As the fourth wave of COVID-19 surges through Israel, the country remains the world’s laboratory for grappling with the pandemic. In an August 26 webinar, hosted by Hadassah International, Hadassah Medical Organization Acting Director-General Prof. Yoram Weiss, Prof. Yoseph Caraco, head of Hadassah’s Clinical Pharmacology Unit, and Prof. Dror Mevorach, director of Hadassah’s COVID-10 Outbreak Units, tackled the topic “What the Delta Is Going On?

Prof. Weiss explained that while 64 percent of the Israeli population has received two doses of the COVID-19 vaccine, the “completely dominantDelta variant is 60 percent more contagious than the earlier Alpha variant. Though in May, Israel had only a few new cases daily, currently, he reported, over 100,000 people are in “active isolation” because they tested positive for COVID-19. In addition, Prof. Weiss said, the efficacy of our current vaccines has proven to decrease with time, which is why Israel has decided that a third vaccine, a booster dose, should be given five to six months following an individual’s second dose.

Clockwise: Jorge Diener – Hadassah International Executive director, Prof. Yoram Weiss – Hadassah Medical Organization acting director-general, Prof. Dror Mevorach – director of Hadassah’s COVID-10 Outbreak Units, Prof. Yoseph Caraco – head of Hadassah’s Clinical Pharmacology Unit

Israel is leading the world in providing the booster. To date, over 1,600,000 people have been vaccinated with the booster, and Prof. Weiss reports that it is providing people with much better protection than two doses.

In any case, Prof. Weiss emphasized, “What is very clear is that most of those who have severe disease are those who are not vaccinated.”

Referring to both the initial vaccine and the booster as “game-changers,” Prof. Caraco cautioned, “Don’t wait for a new formulation. Get the current vaccine now. It provides about 88 percent protection against the Delta variant.” He noted, too, that herd immunity will be elusive in a world that is really a “small village,” where so many unvaccinated people travel.

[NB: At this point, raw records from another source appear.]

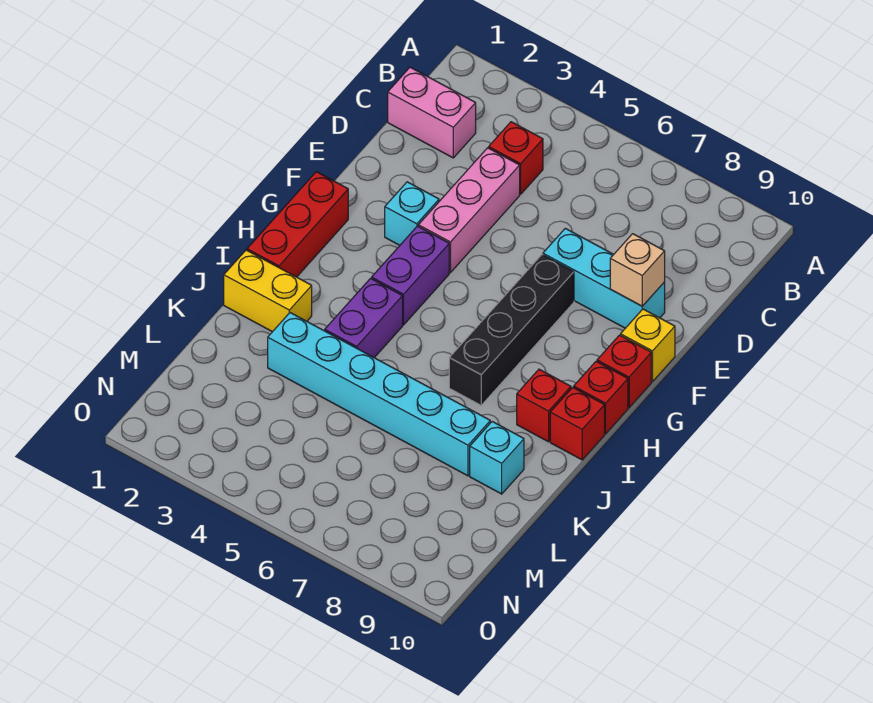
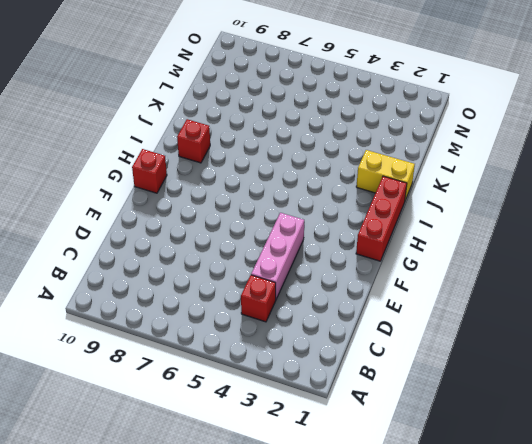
none -> pink 1x2 brick [388,67,476,158]
none -> cyan 1x3 brick [543,228,665,328]
none -> cyan 1x1 brick [385,182,439,245]

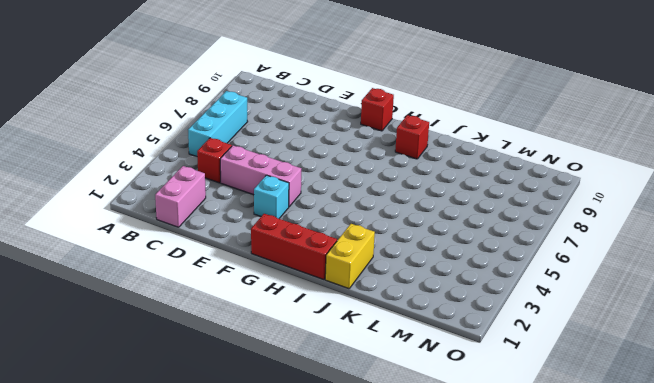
cyan 1x3 brick [188,91,248,157] -> cyan 1x3 brick moved to [543,228,665,328]
none -> black 1x4 brick [449,255,574,405]
none -> yellow 1x1 brick [621,309,675,382]
none -> purple 1x2 brick [372,226,449,325]

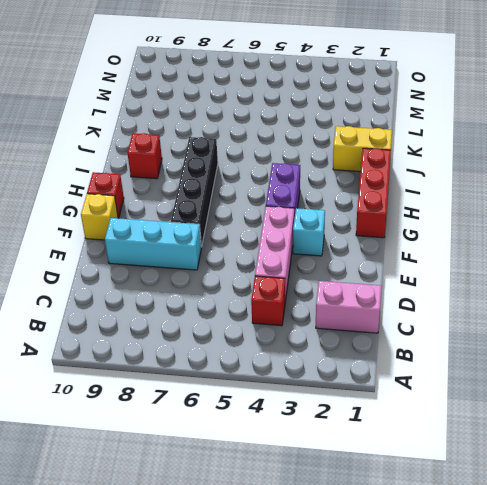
none -> red 1x1 brick [574,361,628,434]
none -> purple 1x2 brick [325,278,403,358]
none -> red 1x1 brick [550,387,605,460]

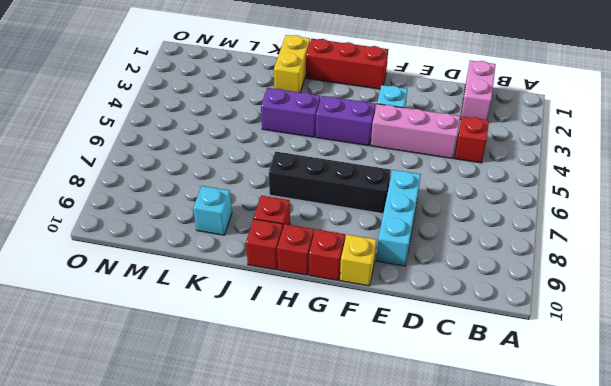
none -> cyan 1x6 brick [268,313,490,476]
none -> tan 1x1 brick [610,234,665,306]

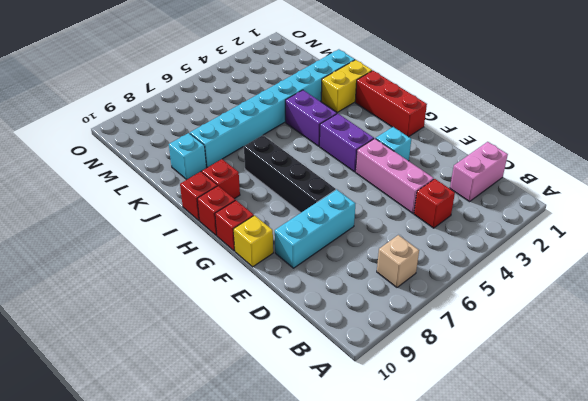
tan 1x1 brick [377,235,419,287] -> tan 1x1 brick moved to [610,234,665,306]
cyan 1x8 brick [190,49,355,167] -> cyan 1x6 brick [268,313,490,476]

The aim of the booster, Prof. Mevorach explained, is to prevent severe disease and death. It is not to achieve herd immunity. He suggested that an official from Israel’s Health Ministry be authorized to identify the localities where people are “vaccine-hesitant” and go to speak with them to convey the truth about the vaccine’s risks versus benefits. Prof. Caraco pointed out that you can’t change the minds of the anti-vaccination people, but you can explain to those who are fearful of getting the vaccine that the risk of disease is greater than the minor risk of serious side effects from the vaccine.

Prof. Caraco believes it is time for us to shift our treatment paradigm to focus on those individuals who become mildly or moderately ill from COVID-19 and to develop antiviral drugs for them. Though antibody therapy has proven to be an effective treatment, he said, it was logistically complex because it had to be administered by infusion. Recently, an injectable form was created. However, Prof. Caraco still believes the way to go is to develop an oral drug and give it to people in the early stages of the disease so that hospitalization does not become necessary. Hadassah is working with global partners toward that goal.

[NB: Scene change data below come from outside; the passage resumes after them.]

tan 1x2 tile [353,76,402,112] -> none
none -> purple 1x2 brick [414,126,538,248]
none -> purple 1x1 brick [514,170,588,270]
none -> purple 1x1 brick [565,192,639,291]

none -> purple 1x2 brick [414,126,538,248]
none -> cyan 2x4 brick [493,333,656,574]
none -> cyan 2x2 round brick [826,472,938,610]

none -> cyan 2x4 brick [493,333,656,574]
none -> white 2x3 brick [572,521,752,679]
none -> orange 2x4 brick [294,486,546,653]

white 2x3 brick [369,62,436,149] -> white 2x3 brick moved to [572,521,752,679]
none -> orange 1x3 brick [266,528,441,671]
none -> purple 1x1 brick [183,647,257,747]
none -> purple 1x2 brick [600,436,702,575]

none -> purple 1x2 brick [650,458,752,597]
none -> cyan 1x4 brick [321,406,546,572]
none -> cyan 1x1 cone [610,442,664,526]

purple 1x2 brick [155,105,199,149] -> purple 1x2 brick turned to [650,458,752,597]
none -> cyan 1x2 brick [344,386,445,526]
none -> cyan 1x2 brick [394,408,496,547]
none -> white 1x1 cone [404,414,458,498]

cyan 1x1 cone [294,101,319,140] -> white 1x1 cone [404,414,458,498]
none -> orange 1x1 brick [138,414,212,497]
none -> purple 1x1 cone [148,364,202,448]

One of the key factors pandemic strategists must grapple with, the presenters said, is whether to lock down the country once again—and when.  As Prof. Mevorach explained, there are several strategies: institute a complete lockdown as soon as there are just a few cases in the country, like New Zealand; completely open the country despite rising cases, like Sweden and the United Kingdom; or hold off with imposing restrictions like mask mandates until either the number of infected individuals or the number of severely ill patients reaches a certain level. “We don’t know yet what the best strategy is,” he said, but Israel is choosing the middle road, basing restrictions mostly on the number of severe cases. As he explained, Israel is trying to live with the disease and control the severity of illness with the booster vaccine.

How long will immunity last with this third dose? Prof. Weiss believes that while we can’t yet know the answer to that question, it could be that a booster will be needed every five to six months.

Further complicating our effectiveness in fighting the pandemic is the level of compliance among a country’s citizens. Prof. Caraco pointed out that compliance with the mask mandate and other recommendations like social distancing influences the level of success.

The pandemic is clearly a moving target, and, as the presenters all pointed out, no one can prophesize what will happen next. Each day, Prof. Mevorach reported, Hadassah’s top-level administrators and COVID-19 experts re-assess their strategies, deciding, for example, whether to move more staff to COVID-19 units and how many resources must be shifted without endangering patients who have been hospitalized for other illnesses.

 “Hadassah is a role model for common sense and anticipating problems,” Prof. Mevorach said. He adds, “Our doctors and nurses are tired, but they embody the spirit of mission to work together to save our patients.”